Mercy and sacrifice produce completely different conceptions of holiness. Under the paradigm of sacrifice, holiness has to do with proving my fidelity to God. It is about showing God that I love Him enough to go without food for a day, slaughter a bull, or donate $5 million to my church’s capital campaign. None of these are wrong per se, but when holiness is understood according to sacrifice, it has to do with loving God to the exclusion of loving my neighbor. The ancient Israelite prophets constantly harped on their people for trying to pit love of God against love of neighbor:

“The multitude of your sacrifices— what are they to me?” says the Lord. “I have more than enough of burnt offerings, of rams and the fat of fattened animals… Learn to do right; seek justice. Defend the oppressed.” [Isaiah 1:11, 17]

“Will the Lord be pleased with thousands of rams, with ten thousand rivers of olive oil?… He has shown you, O mortal, what is good. And what does the Lord require of you? To act justly and to love mercy and to walk humbly with your God.” [Micah 6:7-8]

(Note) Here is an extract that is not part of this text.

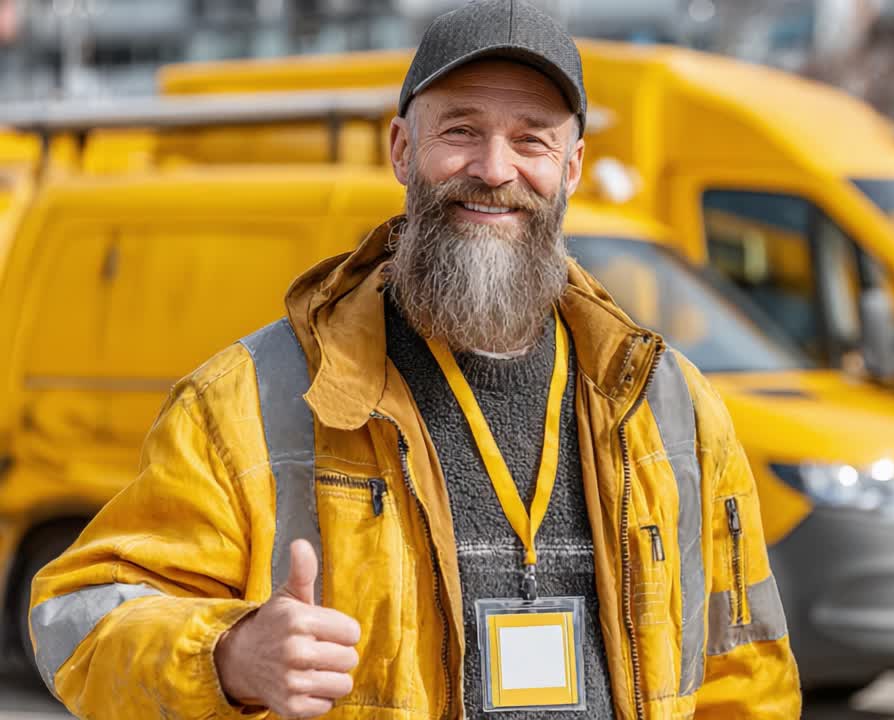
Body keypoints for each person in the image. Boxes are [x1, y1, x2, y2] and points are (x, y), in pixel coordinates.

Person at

In contrast, a paradigm of mercy understands holiness as the perfect integration of the two components of Jesus’ Great Commandment exemplified in the words of 1 John 4:12: “No one has ever seen God; but if we love one another, God lives in us and his love is made complete in us.” Loving God and loving neighbor can never be separated; each is always already assumed in the authentic exercise of the other. The goal of the holiness we practice in praying, fasting, singing praise songs, donating blood, making meals for homeless people, and every other possible act of piety and mercy is not to prove anything to God (sacrifice) but to give God’s love complete dominion over our hearts (mercy). John Wesley used the term “Christian perfection” to describe the complete saturation of God’s love in the human heart that is the asymptotic ideal towards which the arc of holiness strives. The Samaritan is not merely an exemplar of compassion but of holiness as well, because obedience to the Holy Spirit is not measured by the stringency of our sacrifices but the degree to which God’s mercy can move us.

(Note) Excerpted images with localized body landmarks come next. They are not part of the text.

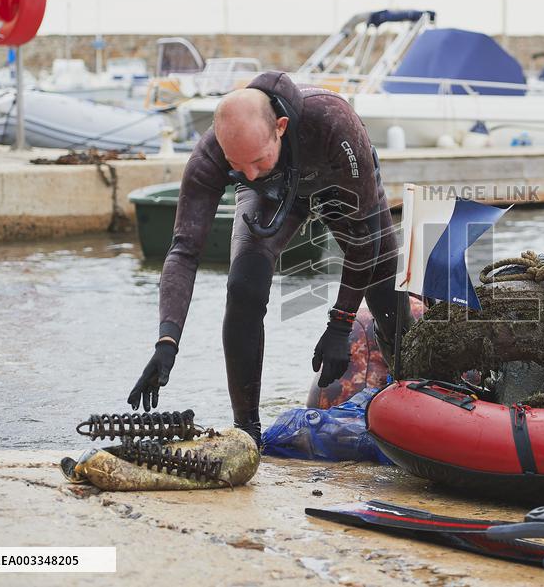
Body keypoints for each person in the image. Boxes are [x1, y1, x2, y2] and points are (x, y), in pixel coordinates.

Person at [127, 71, 411, 445]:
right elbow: (183, 250)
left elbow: (363, 239)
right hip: (272, 196)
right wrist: (167, 341)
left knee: (384, 289)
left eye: (257, 160)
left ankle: (413, 392)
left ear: (280, 127)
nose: (248, 173)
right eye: (237, 167)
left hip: (337, 183)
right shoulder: (215, 156)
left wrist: (340, 324)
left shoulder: (331, 121)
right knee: (243, 288)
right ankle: (247, 430)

It is true that sacrifice can be extremely beneficial when it is a means of submitting ourselves more completely to God’s mercy. Fasting for example can teach us to be weak and dependent on God to help us battle our terrible enemy, pride. But if God desires mercy instead of sacrifice, then we can expect the commands He gives us in the Bible not to be arbitrary loyalty tests that “glorify Him” in a way that has nothing to do with mercy. Rather, it’s reasonable to assume that what He tells us to do has the ultimate purpose of removing every obstacle to the reign of His mercy in our hearts and over all things.